Les journalistes sans portefeuille d’activités, doivent dépérir ou se débrouiller. C’est-à-dire se payer sur la bête. La pratique s’est répandue et certaines nouvelles télévisions de la TNT, qui furent créées sans parfois posséder un sou vaillant, ont généralisé des méthodes inacceptables mais acceptées par chacun : faire payer les personnalités interviewées, faire financer par les entreprises les sujets traités.
Les alertes à la corruption se multiplient et bien des mèches sont vendues. Rue 89 raconte les petites affaires liées au chemin de fer métropolitain, Arrêt sur images livre les secrets d’un séjour à la neige entre amis obligés, le blogueur Narvic offre un terrible moment de confession électronique…
Mais pour reprendre les catégories d’Arnold Heidenheimer, il y a la «corruption noire» unanimement dénoncée, la «corruption grise» qui fait parfois parler d’elle et la «corruption blanche» passée sous silence, donc tolérée par tout le monde.
La vénalité des journalistes œuvrant dans le champ culturel — ils encaissent, d’une façon ou d’une autre, les retombées de leur travail rédactionnel — est une affaire rarement évoquée.
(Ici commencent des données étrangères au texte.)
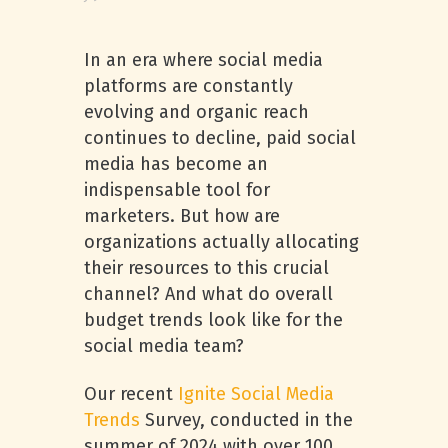
In an era where social media
platforms are constantly
evolving and organic reach
continues to decline, paid social
media has become an
indispensable tool for
marketers. But how are
organizations actually allocating
their resources to this crucial
channel? And what do overall
budget trends look like for the
social media team?
Our recent
Ignite Social Media
Trends
Survey, conducted in the
summer of 2024 with over 100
Dans le domaine du Septième art, qui est avant tout une industrie brassant des sommes faramineuses, les tentations sont grandes et les tentatives rarement vaines.
Quand il avait pris la tête du service culture de L’Express, Philippe Meyer avait chassé une personne qui touchait de l’argent des majors. Comment faire lorsque les convergences d’intérêt (que l’on appelle faussement conflits d’intérêt) sont patentes, par exemple lorsqu’un journaliste qui critique les films vit avec une attachée de presse qui les promeut ? Faut-il imposer des prohibitions touchant aux existences maritales ? Philippe Meyer résumait ainsi ses principes : «Si un journaliste se trouve dans une position qui pose un problème déontologique, s’il a le moindre fil à la patte, il ne doit pas être en mesure de prendre une décision dans le champ où il pourrait faire défaut.»
Avec tact mais implacabilité, s’ils ne veulent pas jouer trop longtemps à «ceux qui vont mourir te saluent», les journalistes français devraient faire le ménage au bon sens du terme (le ménage désigne dans le métier des activités annexes lucratives !). Impossible d’être critique littéraire et salarié de l’édition, d’être critique de théâtre et de recevoir, même sous les formes les plus détournées, de l’argent d’un directeur de salle, etc.
Tous les états généraux organisés sous les houlettes les plus empressées à perfuser quelques subsides ne résoudront pas l’état général d’un grand corps malade, qui doit enfin se prendre en main. Pour paraphraser Victor Hugo : «Aujourd'hui, ce qui salit le journaliste, ce n'est pas la pauvreté, c'est la vénalité, ce n'est pas la crotte, c'est la boue.»